▶ [EXERCISE DIRECTIONS]
Rewrite the rows from the line containing "What are all" down to the line containing "Rank the categories", replacing "chart" with "graph" and leaving everything else unchanged.

▶ [DATA FOR THIS EXERCISE]

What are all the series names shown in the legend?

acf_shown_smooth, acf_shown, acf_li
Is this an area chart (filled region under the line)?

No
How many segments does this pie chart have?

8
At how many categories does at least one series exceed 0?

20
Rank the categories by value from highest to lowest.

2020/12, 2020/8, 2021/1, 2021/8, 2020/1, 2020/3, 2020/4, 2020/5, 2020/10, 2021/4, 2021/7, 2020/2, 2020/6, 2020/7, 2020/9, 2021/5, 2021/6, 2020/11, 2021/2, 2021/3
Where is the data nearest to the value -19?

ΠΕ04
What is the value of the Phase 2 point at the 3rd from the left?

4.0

* * *

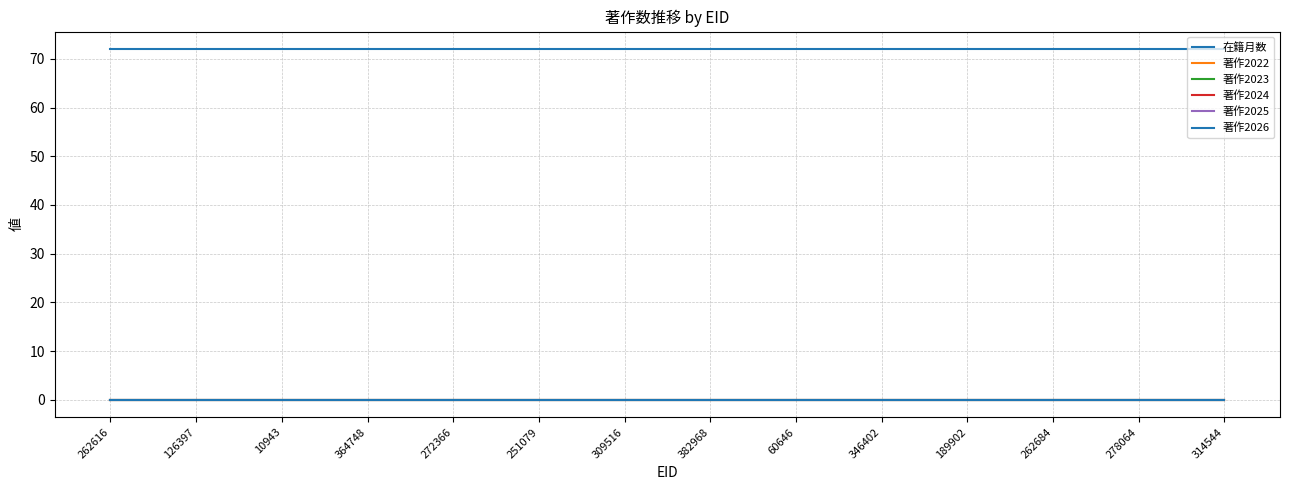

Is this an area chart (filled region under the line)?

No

▶ [ANSWER TO THIS PROBLEM]
What are all the series names shown in the legend?

acf_shown_smooth, acf_shown, acf_li
Is this an area graph (filled region under the line)?

No
How many segments does this pie graph have?

8
At how many categories does at least one series exceed 0?

20
Rank the categories by value from highest to lowest.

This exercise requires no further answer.